** begin DOCUMENT PASSAGE **

We have very reliable information from some of our Obas about major belligerent Fulani locations and forest outposts in some areas of Yorubaland. I have found through cautious personal investigations in some of the forest areas (especially in the Yewa area of Ogun State and the Oke Ogun area of the Oyo State) that most of the Fulani in these places are not Nigerian Fulani folks. They do not understand any Nigerian language (such as Hausa or English); and sometimes they are willing to reveal that they are from Mali or Niger or Senegal, etc.
Most Yoruba people believe and fear that the intention of the Fulani is to use a combination of these rural and urban Fulani units someday in the near future for a massive disruption of Yorubaland – towards a take-over of Yorubaland, similar to the 19th century take-over of Hausaland, the total elimination of Hausa traditional rulers, and the complete reduction of Hausa people to a subdued lower class in their own homeland. In letters of threat to people in various parts of Nigeria, the leaders of the Fulani groups themselves say confidently that their objective is to seize territory by killing, maiming, destroying, and banishing people from their homelands.

** end DOCUMENT PASSAGE **

EXERCISE SET
1. According to the passage on Fulani settlements in Yorubaland, why does the writer conclude that most Fulani in the Yewa and Oke Ogun forest areas are not Nigerian? Answer in one to three sentences.
2. Extend the passage on Fulani settlements in Yorubaland from the point where it stops.
These lines are not needed for the work here.

** begin DATA EXCERPTS **

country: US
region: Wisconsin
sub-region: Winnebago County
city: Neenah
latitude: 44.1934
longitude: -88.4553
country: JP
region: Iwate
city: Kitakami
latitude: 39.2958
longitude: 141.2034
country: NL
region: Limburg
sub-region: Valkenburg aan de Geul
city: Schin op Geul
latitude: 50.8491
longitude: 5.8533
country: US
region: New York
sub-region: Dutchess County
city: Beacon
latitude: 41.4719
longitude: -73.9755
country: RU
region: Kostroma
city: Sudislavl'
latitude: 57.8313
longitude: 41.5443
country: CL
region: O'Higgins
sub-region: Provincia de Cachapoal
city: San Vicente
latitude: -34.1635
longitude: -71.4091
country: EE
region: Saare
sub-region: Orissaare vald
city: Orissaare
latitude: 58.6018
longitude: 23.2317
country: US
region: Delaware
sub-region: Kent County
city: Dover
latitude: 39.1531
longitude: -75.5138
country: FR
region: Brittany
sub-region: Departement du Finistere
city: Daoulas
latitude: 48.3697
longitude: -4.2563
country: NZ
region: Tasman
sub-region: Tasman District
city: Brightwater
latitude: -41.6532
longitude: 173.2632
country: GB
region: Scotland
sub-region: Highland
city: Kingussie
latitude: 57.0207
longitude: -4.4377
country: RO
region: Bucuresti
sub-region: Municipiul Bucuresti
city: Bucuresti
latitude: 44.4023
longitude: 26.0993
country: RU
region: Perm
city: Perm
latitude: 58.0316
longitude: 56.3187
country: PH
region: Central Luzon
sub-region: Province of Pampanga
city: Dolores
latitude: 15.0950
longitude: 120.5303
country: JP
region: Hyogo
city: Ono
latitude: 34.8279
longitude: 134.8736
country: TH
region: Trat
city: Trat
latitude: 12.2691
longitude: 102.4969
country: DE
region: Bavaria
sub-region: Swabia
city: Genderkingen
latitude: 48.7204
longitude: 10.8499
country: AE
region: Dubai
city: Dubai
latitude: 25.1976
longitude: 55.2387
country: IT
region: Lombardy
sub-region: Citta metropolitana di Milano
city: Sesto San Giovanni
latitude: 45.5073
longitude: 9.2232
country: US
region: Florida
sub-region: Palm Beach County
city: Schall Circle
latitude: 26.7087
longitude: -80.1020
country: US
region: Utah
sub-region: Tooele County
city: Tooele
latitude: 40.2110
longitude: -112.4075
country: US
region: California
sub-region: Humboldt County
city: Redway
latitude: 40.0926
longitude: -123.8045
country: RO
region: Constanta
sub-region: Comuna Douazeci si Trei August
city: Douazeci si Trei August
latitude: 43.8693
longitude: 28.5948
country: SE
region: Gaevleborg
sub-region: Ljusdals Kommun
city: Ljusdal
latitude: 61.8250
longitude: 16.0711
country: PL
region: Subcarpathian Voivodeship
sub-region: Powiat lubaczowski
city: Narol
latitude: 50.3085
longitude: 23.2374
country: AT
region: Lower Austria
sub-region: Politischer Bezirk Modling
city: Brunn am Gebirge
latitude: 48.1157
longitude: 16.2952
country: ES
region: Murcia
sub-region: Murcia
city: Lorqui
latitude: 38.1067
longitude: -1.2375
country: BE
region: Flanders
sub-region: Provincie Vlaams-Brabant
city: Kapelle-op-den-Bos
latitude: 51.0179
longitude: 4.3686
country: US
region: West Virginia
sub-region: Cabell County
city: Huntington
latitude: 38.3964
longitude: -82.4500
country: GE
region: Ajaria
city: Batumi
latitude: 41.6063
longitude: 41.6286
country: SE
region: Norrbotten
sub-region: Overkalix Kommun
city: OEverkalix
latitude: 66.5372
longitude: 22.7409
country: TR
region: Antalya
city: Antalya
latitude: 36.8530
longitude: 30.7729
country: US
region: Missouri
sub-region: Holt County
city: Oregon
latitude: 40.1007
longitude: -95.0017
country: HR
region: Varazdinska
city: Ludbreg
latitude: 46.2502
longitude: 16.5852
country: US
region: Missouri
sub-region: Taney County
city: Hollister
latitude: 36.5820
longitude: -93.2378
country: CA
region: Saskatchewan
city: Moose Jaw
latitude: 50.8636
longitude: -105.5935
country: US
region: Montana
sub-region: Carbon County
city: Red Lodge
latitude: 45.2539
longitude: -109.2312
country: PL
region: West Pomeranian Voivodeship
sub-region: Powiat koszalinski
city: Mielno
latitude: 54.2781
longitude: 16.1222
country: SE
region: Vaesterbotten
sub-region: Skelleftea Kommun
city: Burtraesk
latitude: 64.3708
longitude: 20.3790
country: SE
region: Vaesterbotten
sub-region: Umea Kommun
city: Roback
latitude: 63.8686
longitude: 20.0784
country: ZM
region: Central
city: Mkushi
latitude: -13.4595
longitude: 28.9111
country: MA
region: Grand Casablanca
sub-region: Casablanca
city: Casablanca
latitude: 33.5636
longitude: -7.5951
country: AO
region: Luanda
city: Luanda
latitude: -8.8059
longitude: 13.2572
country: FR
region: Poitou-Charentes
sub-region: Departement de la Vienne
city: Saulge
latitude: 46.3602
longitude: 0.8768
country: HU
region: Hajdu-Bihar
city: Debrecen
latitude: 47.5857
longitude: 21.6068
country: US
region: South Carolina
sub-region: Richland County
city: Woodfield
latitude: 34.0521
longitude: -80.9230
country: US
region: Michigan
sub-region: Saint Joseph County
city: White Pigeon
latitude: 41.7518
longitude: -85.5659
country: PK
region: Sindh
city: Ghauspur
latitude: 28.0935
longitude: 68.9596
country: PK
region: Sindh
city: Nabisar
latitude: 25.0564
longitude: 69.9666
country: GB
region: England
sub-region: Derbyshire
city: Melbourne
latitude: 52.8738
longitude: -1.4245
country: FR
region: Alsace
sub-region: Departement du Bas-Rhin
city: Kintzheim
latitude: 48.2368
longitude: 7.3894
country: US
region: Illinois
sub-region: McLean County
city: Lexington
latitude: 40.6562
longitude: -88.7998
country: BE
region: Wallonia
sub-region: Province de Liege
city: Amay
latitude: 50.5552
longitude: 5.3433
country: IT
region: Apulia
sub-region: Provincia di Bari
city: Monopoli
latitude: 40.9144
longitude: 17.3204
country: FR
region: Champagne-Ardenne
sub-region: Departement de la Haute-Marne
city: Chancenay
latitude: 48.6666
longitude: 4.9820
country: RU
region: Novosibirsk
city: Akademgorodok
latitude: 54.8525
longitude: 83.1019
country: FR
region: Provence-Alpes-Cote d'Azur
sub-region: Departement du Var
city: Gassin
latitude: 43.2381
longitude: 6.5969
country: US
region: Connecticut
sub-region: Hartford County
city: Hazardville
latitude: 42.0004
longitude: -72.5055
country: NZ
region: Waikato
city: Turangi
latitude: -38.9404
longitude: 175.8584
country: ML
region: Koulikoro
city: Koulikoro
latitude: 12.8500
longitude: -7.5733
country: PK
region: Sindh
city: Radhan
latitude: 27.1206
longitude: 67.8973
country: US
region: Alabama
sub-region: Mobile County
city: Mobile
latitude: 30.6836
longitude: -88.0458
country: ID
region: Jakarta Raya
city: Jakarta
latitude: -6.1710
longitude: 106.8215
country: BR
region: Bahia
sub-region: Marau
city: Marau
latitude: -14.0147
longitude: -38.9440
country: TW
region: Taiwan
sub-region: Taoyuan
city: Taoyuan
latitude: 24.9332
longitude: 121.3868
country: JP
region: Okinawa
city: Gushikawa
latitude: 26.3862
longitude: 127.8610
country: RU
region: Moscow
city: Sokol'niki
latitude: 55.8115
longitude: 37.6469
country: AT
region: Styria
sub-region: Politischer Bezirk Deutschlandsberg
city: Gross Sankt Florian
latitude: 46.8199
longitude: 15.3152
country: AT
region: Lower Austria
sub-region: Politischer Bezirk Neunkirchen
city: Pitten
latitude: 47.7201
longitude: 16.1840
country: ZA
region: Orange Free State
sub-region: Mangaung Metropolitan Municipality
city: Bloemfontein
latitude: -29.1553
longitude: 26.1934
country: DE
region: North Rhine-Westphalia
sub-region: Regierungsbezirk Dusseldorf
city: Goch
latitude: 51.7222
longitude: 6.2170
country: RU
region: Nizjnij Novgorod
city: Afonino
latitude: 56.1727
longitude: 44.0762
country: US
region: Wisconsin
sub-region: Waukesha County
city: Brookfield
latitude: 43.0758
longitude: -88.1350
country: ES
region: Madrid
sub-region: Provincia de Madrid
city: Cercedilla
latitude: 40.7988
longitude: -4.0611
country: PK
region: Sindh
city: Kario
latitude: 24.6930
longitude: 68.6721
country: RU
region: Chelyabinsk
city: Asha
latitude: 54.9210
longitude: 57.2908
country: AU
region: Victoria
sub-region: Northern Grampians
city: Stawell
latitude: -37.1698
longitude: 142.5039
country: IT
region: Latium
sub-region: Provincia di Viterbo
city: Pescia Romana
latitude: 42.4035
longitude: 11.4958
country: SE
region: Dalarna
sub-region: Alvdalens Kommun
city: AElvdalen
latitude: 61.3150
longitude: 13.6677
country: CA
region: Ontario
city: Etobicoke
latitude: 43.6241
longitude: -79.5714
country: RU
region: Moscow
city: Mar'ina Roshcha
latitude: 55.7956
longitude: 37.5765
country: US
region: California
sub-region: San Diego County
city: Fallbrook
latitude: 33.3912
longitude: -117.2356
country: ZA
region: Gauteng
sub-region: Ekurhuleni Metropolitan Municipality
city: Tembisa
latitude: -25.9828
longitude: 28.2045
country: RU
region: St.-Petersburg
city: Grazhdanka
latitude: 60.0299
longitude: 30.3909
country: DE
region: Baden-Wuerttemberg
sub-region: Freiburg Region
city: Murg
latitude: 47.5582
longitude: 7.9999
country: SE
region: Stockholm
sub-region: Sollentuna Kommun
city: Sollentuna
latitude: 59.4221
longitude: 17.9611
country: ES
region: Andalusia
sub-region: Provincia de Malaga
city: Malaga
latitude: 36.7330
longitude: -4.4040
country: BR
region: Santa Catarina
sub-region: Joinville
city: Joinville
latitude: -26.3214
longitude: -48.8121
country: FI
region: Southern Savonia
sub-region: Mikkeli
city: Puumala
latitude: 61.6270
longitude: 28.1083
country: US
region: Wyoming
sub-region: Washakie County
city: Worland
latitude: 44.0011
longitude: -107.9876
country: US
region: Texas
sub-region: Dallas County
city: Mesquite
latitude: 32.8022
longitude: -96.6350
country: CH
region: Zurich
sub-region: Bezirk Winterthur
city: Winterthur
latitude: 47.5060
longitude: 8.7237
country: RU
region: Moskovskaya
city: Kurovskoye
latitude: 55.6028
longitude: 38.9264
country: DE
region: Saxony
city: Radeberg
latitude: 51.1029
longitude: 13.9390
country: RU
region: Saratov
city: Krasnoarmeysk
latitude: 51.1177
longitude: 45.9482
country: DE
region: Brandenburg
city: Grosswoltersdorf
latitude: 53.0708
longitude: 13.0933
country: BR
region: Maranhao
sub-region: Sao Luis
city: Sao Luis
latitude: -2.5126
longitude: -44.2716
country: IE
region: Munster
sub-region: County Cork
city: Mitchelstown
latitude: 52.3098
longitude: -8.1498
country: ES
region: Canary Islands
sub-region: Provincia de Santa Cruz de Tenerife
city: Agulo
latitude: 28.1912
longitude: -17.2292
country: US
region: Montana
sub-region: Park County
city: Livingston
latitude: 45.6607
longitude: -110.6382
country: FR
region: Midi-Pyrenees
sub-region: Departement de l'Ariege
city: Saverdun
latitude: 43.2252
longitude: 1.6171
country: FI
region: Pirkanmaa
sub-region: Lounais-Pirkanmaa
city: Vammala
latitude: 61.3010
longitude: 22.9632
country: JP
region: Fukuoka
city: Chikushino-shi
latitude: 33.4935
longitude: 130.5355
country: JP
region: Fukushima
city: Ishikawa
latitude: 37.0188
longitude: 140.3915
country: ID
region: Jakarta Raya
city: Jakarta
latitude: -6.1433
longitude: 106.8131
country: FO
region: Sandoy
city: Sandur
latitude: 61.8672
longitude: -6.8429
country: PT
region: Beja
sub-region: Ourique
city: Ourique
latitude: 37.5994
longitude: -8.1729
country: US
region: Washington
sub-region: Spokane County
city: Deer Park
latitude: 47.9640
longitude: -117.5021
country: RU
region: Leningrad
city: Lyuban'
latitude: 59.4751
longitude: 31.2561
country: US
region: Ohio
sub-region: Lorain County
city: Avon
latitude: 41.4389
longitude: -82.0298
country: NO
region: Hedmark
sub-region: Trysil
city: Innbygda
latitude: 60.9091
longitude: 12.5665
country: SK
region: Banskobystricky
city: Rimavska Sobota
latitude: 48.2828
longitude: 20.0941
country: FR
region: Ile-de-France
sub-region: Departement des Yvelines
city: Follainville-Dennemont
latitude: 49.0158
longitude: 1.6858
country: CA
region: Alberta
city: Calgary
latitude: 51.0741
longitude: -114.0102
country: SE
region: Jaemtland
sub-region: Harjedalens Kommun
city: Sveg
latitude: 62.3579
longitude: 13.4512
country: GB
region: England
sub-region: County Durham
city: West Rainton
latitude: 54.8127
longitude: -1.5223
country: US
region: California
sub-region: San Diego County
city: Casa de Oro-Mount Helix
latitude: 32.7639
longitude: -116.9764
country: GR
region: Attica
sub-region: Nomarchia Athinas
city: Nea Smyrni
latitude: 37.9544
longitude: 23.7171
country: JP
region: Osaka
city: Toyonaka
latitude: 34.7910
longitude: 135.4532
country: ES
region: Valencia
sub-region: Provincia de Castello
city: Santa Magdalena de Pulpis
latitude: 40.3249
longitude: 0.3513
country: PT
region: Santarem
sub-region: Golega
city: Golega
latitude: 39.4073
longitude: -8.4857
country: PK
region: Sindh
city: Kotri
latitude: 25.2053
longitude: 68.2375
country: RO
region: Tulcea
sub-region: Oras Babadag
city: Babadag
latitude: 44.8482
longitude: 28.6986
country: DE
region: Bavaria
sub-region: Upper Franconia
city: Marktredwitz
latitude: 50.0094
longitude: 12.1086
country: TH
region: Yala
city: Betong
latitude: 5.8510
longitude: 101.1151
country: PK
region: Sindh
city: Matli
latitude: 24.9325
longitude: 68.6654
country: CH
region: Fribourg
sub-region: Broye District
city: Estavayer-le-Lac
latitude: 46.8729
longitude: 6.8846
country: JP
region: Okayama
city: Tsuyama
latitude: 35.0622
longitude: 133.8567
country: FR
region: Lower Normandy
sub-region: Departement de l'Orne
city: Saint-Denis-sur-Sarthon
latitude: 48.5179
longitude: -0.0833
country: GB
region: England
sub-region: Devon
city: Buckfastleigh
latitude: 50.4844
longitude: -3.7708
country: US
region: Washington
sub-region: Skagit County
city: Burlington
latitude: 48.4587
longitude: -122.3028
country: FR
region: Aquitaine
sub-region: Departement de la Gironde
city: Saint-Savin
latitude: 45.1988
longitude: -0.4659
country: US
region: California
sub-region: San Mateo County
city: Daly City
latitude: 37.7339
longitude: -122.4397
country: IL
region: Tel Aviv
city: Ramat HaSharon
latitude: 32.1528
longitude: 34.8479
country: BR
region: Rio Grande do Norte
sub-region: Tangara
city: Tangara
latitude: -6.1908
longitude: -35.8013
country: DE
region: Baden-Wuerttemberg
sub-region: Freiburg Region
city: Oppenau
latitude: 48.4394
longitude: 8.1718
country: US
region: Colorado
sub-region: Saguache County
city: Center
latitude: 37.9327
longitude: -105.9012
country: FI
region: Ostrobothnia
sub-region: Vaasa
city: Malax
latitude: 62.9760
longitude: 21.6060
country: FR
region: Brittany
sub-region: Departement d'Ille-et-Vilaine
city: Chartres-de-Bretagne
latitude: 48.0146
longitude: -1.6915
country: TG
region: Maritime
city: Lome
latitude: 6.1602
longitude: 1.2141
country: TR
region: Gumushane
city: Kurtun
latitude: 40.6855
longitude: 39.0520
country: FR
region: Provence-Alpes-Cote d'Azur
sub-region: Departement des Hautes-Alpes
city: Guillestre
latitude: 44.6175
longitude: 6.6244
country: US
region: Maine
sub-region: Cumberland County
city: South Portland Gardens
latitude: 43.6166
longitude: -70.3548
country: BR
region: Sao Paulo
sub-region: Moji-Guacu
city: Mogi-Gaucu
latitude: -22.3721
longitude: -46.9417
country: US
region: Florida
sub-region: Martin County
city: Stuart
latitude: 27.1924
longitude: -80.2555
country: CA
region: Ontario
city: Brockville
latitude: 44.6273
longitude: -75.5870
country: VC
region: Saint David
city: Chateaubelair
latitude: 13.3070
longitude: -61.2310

** end DATA EXCERPTS **

WRITTEN RESPONSES
1. They do not understand any Nigerian language, such as Hausa or English. Some of them are also willing to say that they come from Mali, Niger, Senegal, or similar countries.

2.
Countless Yoruba civic organizations have sprung up to confront this danger. Each has its own kind of method for the struggle. Many are growing manifestly stronger in their various ways in the fight. In addition to what else they are doing in Yorubaland, Afenifere has joined hands with others beyond Yorubaland to create political groupings that can be useful to the fight. The most important of these groupings now is the Southern and Middle Belt Leaders Forum (SMBLF). This SMBLF now seems likely to become one of the most major forces for the collaboration of the peoples of the South and the Middle Belt in the face of the Fulani danger.
I must not forget to add that some criminal gangs of youths from Yoruba and other Southern sources have recently been taking advantage of the Fulani invasion of the Southwest to organize kidnap-for-ransom gangs of their own in parts of Yorubaland. This situation is very similar to what happened in the Southwest under the murderous dictatorship of Gen. Abacha in the 1990s. In those years, federal authorities sent assassination squads to hunt down certain prominent citizens – and criminally inclined youths took advantage of the situation and organized assassination and robbery gangs of their own. We are seeing a repeat of that now.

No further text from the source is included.